* **EXERCISE PROMPT**: Format the text read from each of the records as a JSON list of strings, with one string per line and blank lines omitted. Cover all the records, and leave the pictures out of the answer.

--

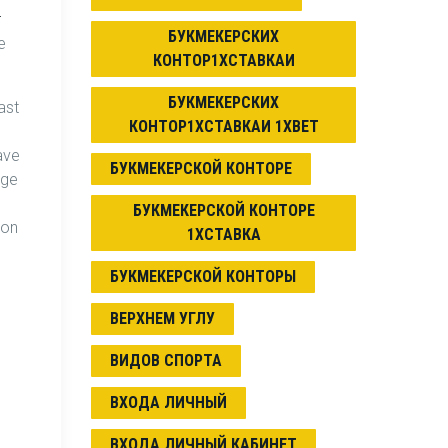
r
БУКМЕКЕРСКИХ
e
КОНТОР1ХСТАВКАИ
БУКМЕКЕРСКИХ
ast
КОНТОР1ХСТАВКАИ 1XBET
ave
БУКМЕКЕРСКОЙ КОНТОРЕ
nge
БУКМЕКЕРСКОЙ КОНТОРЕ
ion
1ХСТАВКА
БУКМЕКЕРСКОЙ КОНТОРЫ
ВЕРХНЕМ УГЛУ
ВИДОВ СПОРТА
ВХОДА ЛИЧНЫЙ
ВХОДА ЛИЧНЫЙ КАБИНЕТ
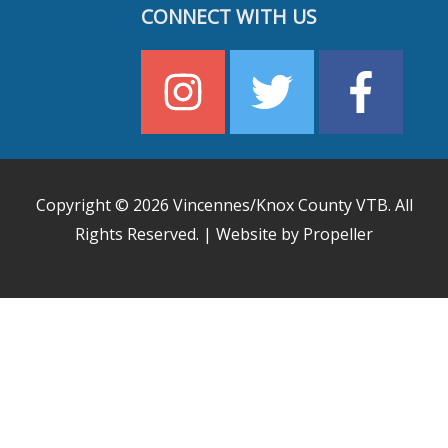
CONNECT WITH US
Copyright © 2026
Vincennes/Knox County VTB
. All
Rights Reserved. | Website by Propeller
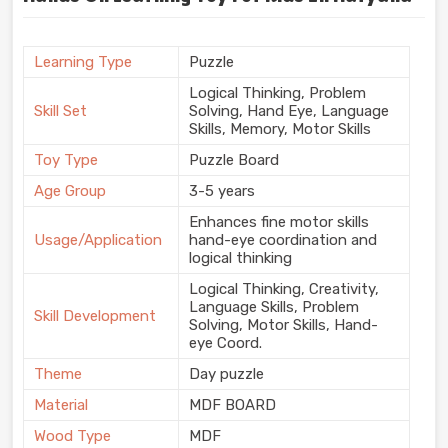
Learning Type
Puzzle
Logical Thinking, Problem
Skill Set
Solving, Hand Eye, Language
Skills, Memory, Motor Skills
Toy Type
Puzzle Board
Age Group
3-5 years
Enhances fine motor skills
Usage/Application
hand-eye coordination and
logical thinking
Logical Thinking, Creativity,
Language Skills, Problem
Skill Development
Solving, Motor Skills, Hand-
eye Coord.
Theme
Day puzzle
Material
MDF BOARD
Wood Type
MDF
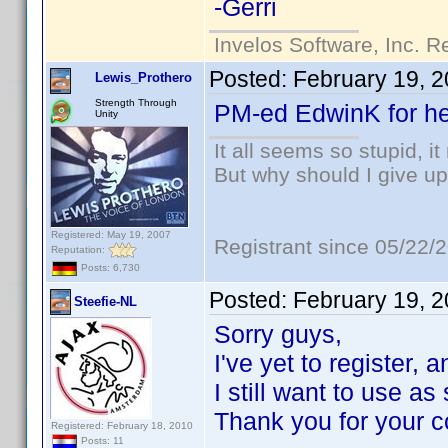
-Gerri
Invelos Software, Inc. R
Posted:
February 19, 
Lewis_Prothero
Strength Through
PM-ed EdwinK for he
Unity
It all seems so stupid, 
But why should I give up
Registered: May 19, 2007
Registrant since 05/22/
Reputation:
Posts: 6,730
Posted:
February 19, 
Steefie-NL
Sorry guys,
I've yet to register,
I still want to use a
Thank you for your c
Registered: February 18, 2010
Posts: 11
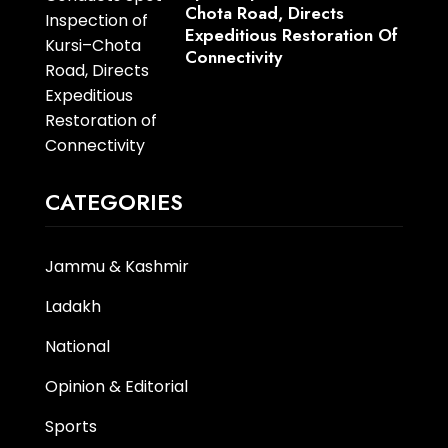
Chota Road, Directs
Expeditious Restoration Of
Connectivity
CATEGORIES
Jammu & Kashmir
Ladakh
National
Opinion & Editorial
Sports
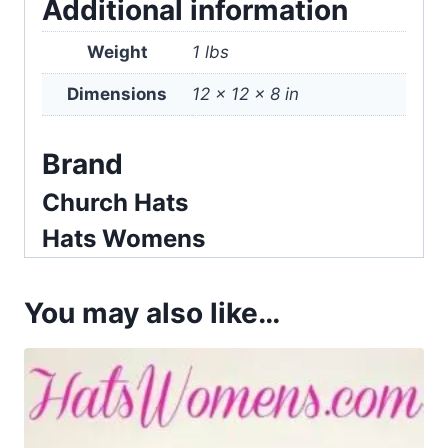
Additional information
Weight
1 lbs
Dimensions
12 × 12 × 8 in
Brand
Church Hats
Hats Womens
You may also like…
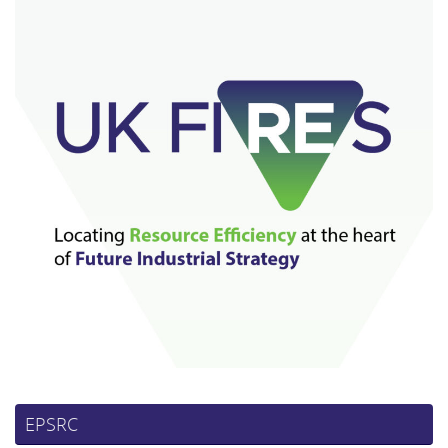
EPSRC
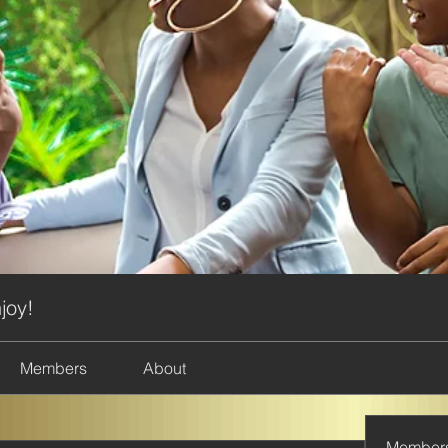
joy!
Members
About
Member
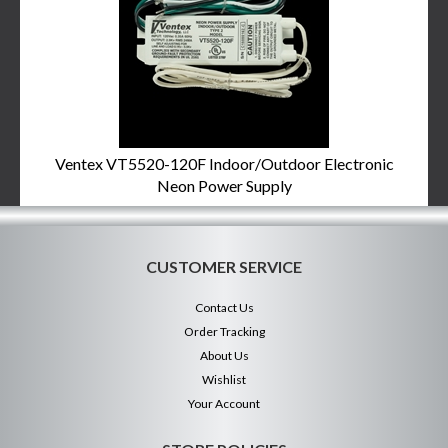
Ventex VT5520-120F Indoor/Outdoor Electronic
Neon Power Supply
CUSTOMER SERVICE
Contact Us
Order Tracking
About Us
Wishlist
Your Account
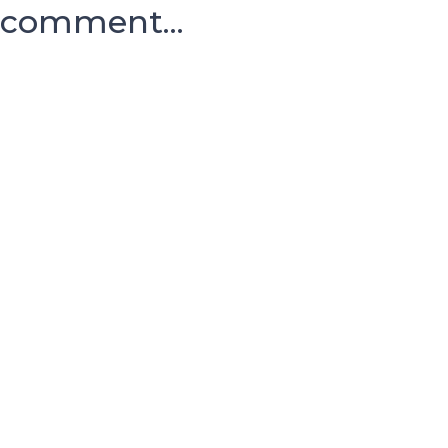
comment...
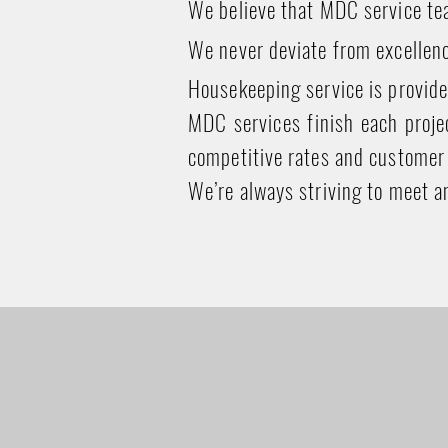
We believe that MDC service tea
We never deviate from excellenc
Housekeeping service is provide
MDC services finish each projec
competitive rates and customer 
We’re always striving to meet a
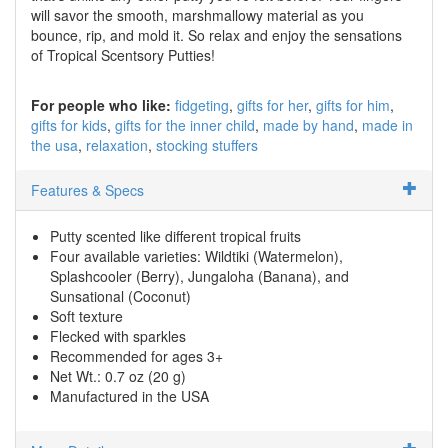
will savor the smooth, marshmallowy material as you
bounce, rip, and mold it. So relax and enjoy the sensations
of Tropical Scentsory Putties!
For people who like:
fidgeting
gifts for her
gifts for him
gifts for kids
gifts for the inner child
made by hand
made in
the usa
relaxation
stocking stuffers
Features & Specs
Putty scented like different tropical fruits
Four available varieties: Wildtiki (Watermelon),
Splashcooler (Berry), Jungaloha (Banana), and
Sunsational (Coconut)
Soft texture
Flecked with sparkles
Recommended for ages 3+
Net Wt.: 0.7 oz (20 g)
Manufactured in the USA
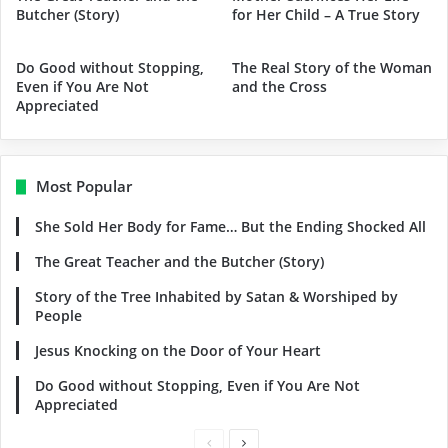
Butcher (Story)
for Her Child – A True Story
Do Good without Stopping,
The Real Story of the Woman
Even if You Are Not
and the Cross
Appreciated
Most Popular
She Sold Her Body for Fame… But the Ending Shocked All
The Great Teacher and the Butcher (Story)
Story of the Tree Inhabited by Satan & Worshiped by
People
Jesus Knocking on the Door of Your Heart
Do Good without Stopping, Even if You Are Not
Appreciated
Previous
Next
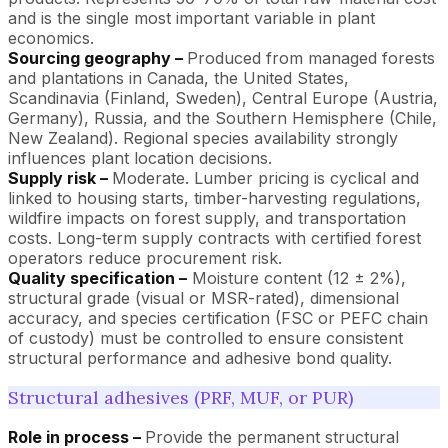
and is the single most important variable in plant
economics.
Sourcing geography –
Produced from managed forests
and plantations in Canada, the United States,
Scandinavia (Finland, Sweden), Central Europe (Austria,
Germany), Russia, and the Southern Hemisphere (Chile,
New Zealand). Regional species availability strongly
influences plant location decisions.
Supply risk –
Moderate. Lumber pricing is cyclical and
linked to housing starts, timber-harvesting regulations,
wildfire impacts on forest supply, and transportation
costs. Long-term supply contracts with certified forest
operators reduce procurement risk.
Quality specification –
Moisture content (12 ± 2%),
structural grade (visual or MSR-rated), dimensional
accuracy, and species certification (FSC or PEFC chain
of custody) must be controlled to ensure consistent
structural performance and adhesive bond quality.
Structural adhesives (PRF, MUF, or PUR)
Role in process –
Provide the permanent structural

--

* **ANSWER FOR THIS EXERCISE**:
[
  "r",
  "БУКМЕКЕРСКИХ",
  "e",
  "КОНТОР1ХСТАВКАИ",
  "БУКМЕКЕРСКИХ",
  "ast",
  "КОНТОР1ХСТАВКАИ 1XBET",
  "ave",
  "БУКМЕКЕРСКОЙ КОНТОРЕ",
  "nge",
  "БУКМЕКЕРСКОЙ КОНТОРЕ",
  "ion",
  "1ХСТАВКА",
  "БУКМЕКЕРСКОЙ КОНТОРЫ",
  "ВЕРХНЕМ УГЛУ",
  "ВИДОВ СПОРТА",
  "ВХОДА ЛИЧНЫЙ",
  "ВХОДА ЛИЧНЫЙ КАБИНЕТ",
  "CONNECT WITH US",
  "Copyright © 2026",
  "Vincennes/Knox County VTB",
  ". All",
  "Rights Reserved. | Website by Propeller",
  "Learning Type",
  "Puzzle",
  "Logical Thinking, Problem",
  "Skill Set",
  "Solving, Hand Eye, Language",
  "Skills, Memory, Motor Skills",
  "Toy Type",
  "Puzzle Board",
  "Age Group",
  "3-5 years",
  "Enhances fine motor skills",
  "Usage/Application",
  "hand-eye coordination and",
  "logical thinking",
  "Logical Thinking, Creativity,",
  "Language Skills, Problem",
  "Skill Development",
  "Solving, Motor Skills, Hand-",
  "eye Coord.",
  "Theme",
  "Day puzzle",
  "Material",
  "MDF BOARD",
  "Wood Type",
  "MDF",
  "-Gerri",
  "Invelos Software, Inc. R",
  "Posted:",
  "February 19, ",
  "Lewis_Prothero",
  "Strength Through",
  "PM-ed EdwinK for he",
  "Unity",
  "It all seems so stupid, ",
  "But why should I give up",
  "Registered: May 19, 2007",
  "Registrant since 05/22/",
  "Reputation:",
  "Posts: 6,730",
  "Posted:",
  "February 19, ",
  "Steefie-NL",
  "Sorry guys,",
  "I've yet to register,",
  "I still want to use a",
  "Thank you for your c",
  "Registered: February 18, 2010",
  "Posts: 11",
  "Chota Road, Directs",
  "Expeditious Restoration Of",
  "Connectivity",
  "CATEGORIES",
  "Jammu & Kashmir",
  "Ladakh",
  "National",
  "Opinion & Editorial",
  "Sports",
  "Additional information",
  "Weight",
  "1 lbs",
  "Dimensions",
  "12 × 12 × 8 in",
  "Brand",
  "Church Hats",
  "Hats Womens",
  "You may also like…",
  "EPSRC",
  "joy!",
  "Members",
  "About",
  "Member",
  "Ventex VT5520-120F Indoor/Outdoor Electronic",
  "Neon Power Supply",
  "CUSTOMER SERVICE",
  "Contact Us",
  "Order Tracking",
  "About Us",
  "Wishlist",
  "Your Account",
  "comment...",
  "We believe that MDC service tea",
  "We never deviate from excellenc",
  "Housekeeping service is provide",
  "MDC services finish each projec",
  "competitive rates and customer ",
  "We’re always striving to meet a",
  "will savor the smooth, marshmallowy material as you",
  "bounce, rip, and mold it. So relax and enjoy the sensations",
  "of Tropical Scentsory Putties!",
  "For people who like:",
  "fidgeting",
  "gifts for her",
  "gifts for him",
  "gifts for kids",
  "gifts for the inner child",
  "made by hand",
  "made in",
  "the usa",
  "relaxation",
  "stocking stuffers",
  "Features & Specs",
  "Putty scented like different tropical fruits",
  "Four available varieties: Wildtiki (Watermelon),",
  "Splashcooler (Berry), Jungaloha (Banana), and",
  "Sunsational (Coconut)",
  "Soft texture",
  "Flecked with sparkles",
  "Recommended for ages 3+",
  "Net Wt.: 0.7 oz (20 g)",
  "Manufactured in the USA",
  "Butcher (Story)",
  "for Her Child – A True Story",
  "Do Good without Stopping,",
  "The Real Story of the Woman",
  "Even if You Are Not",
  "and the Cross",
  "Appreciated",
  "Most Popular",
  "She Sold Her Body for Fame… But the Ending Shocked All",
  "The Great Teacher and the Butcher (Story)",
  "Story of the Tree Inhabited by Satan & Worshiped by",
  "People",
  "Jesus Knocking on the Door of Your Heart",
  "Do Good without Stopping, Even if You Are Not",
  "Appreciated",
  "Previous",
  "Next",
  "and is the single most important variable in plant",
  "economics.",
  "Sourcing geography –",
  "Produced from managed forests",
  "and plantations in Canada, the United States,",
  "Scandinavia (Finland, Sweden), Central Europe (Austria,",
  "Germany), Russia, and the Southern Hemisphere (Chile,",
  "New Zealand). Regional species availability strongly",
  "influences plant location decisions.",
  "Supply risk –",
  "Moderate. Lumber pricing is cyclical and",
  "linked to housing starts, timber-harvesting regulations,",
  "wildfire impacts on forest supply, and transportation",
  "costs. Long-term supply contracts with certified forest",
  "operators reduce procurement risk.",
  "Quality specification –",
  "Moisture content (12 ± 2%),",
  "structural grade (visual or MSR-rated), dimensional",
  "accuracy, and species certification (FSC or PEFC chain",
  "of custody) must be controlled to ensure consistent",
  "structural performance and adhesive bond quality.",
  "Structural adhesives (PRF, MUF, or PUR)",
  "Role in process –",
  "Provide the permanent structural"
]